The issue with viewing the metaverse as merely spatial is that it becomes limited to just three dimensions, which in my estimation is far too few. If we assign each point in space in the metaverse a vector (x, y, z) and then add up the number of points, perhaps taking our universe as a starting point we end up at roughly 4 x 10^80 cubic meters, or the size of the observable universe.?

However, what if we take the size of a small image say 256 x 256 pixels and treat each pixel in that image as a vector? Even in a simple color space (hex), for each pixel in the image there are 256^3 possible color values. The number we arrive at is about 1.19638... × 10 ^ 40403562.?

The size of the universe is beyond our comprehension. This number lacks a way of describing how incredibly vast it is. Within this number is every image that currently exists, every image that will every exist, and every image that will never exist. And this is just the tiny resolution of 256 x 256. Think about higher resolutions, think about video, think about audio content, think about the exponentially?boundless realm of content lying there waiting to be explored.
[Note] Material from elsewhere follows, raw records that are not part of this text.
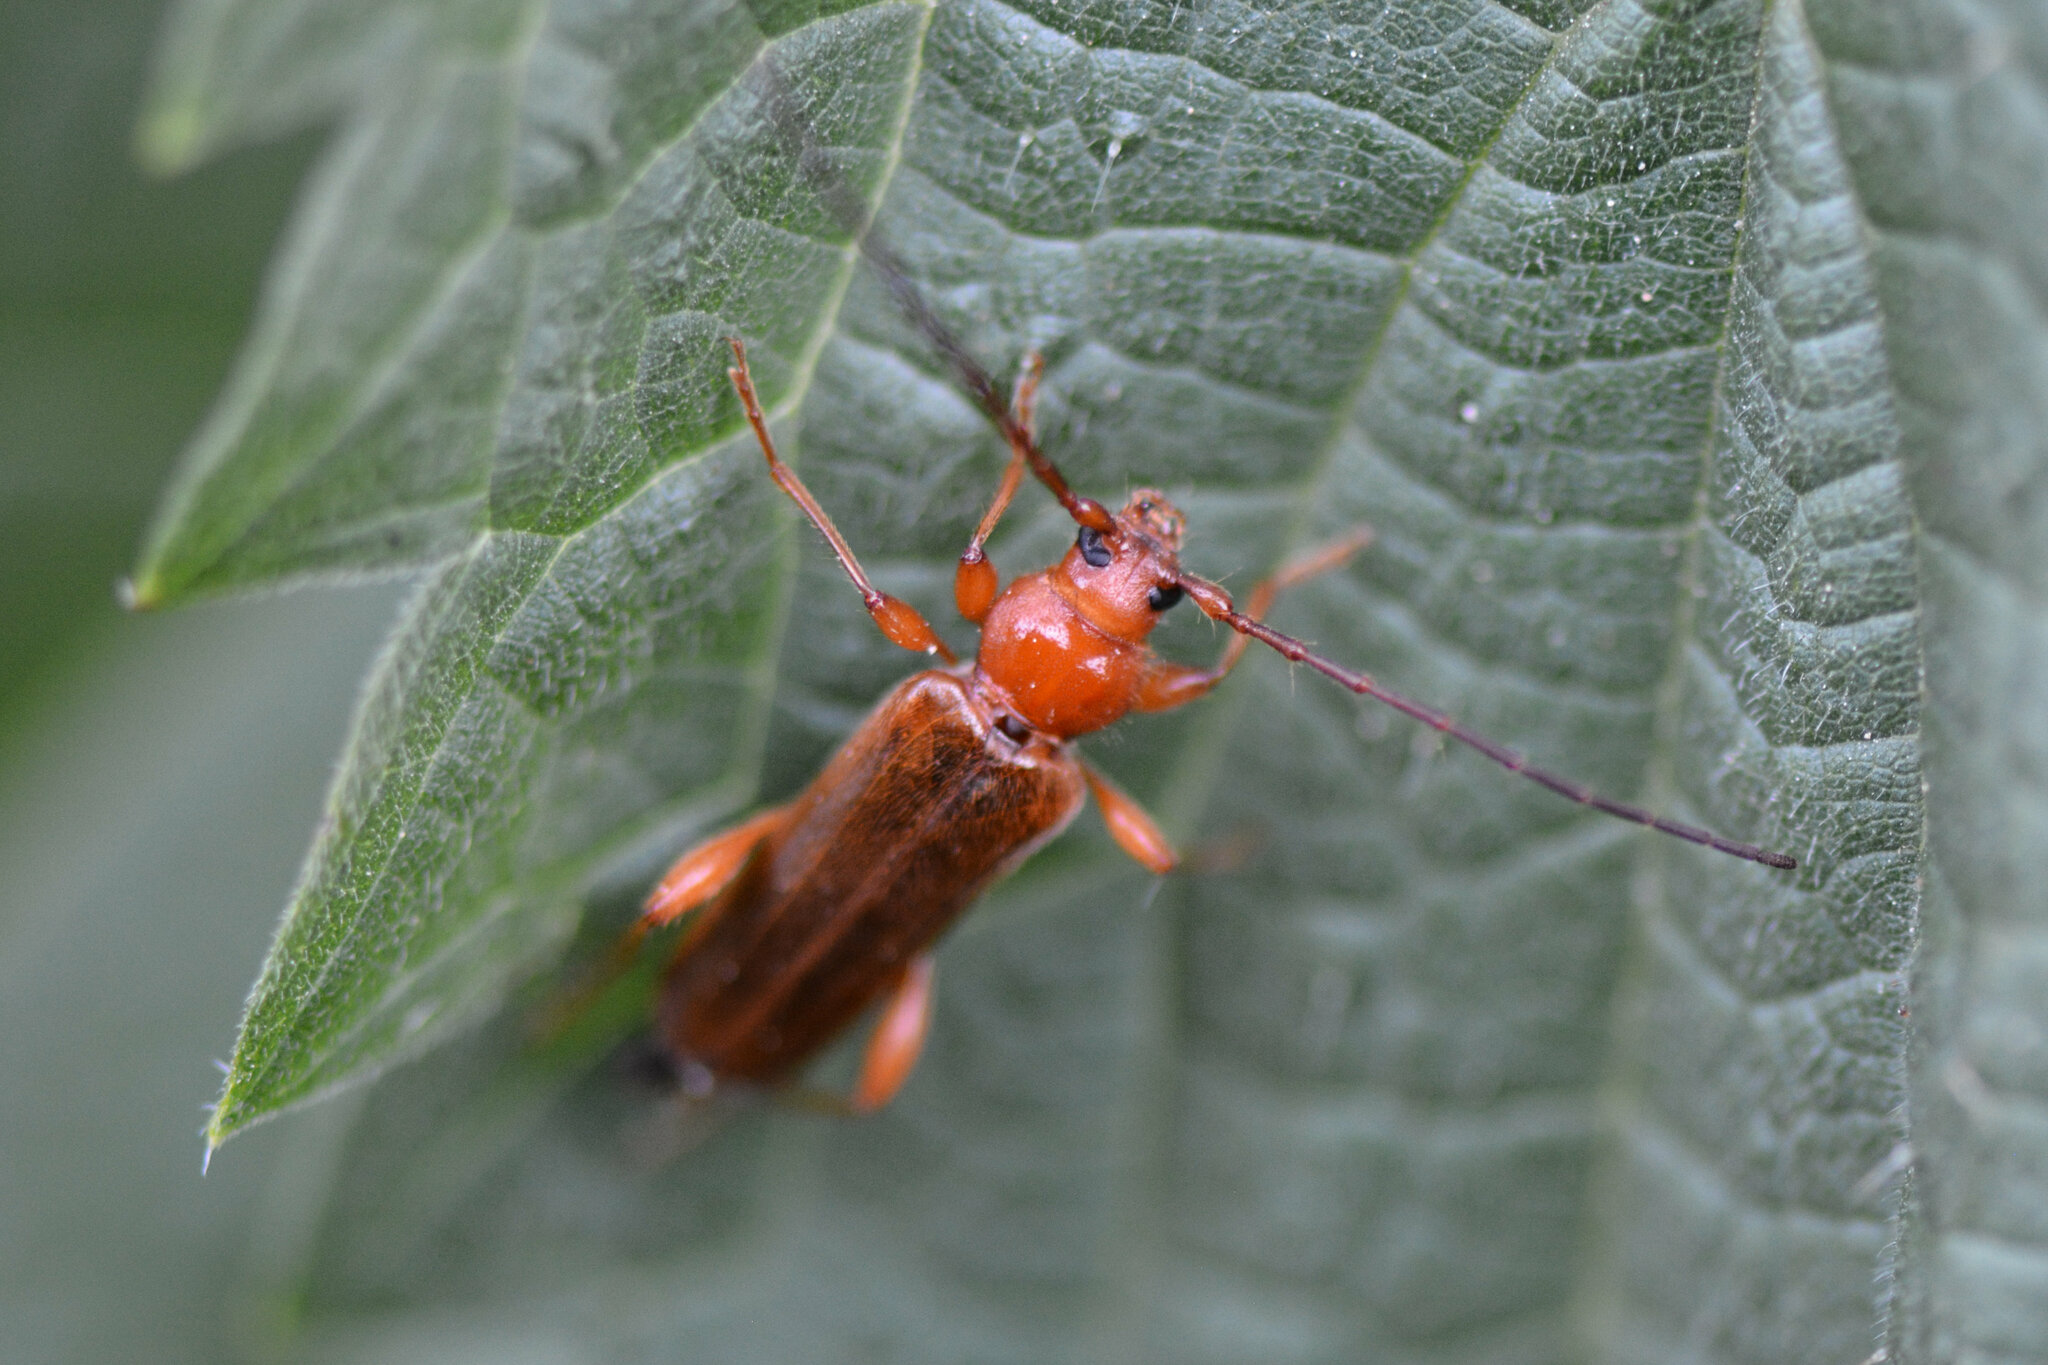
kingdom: Animalia
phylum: Arthropoda
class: Insecta
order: Coleoptera
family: Cerambycidae
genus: Phymatodes
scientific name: Phymatodes testaceus
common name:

What machine learning models are allowing us to do is to begin to navigate and explore this latent space. We're able to generate images and digital content on a scale previously undreamt of, and through this generation we uncover more and more of this boundless space. As we move closer and closer toward simply conjuring up any thought as image, we approach the very notion of human imagination itself made manifest; anything that we could dream, can think of, can create, and will ever imagine, all addressable, navigable, and there for us to simply will into being.

The idea of an interconnected web of spatial content is really quite exciting and promises to reveal entirely new modes of communication and thought, but perhaps we're looking at a few too few dimensions. Why stop at three?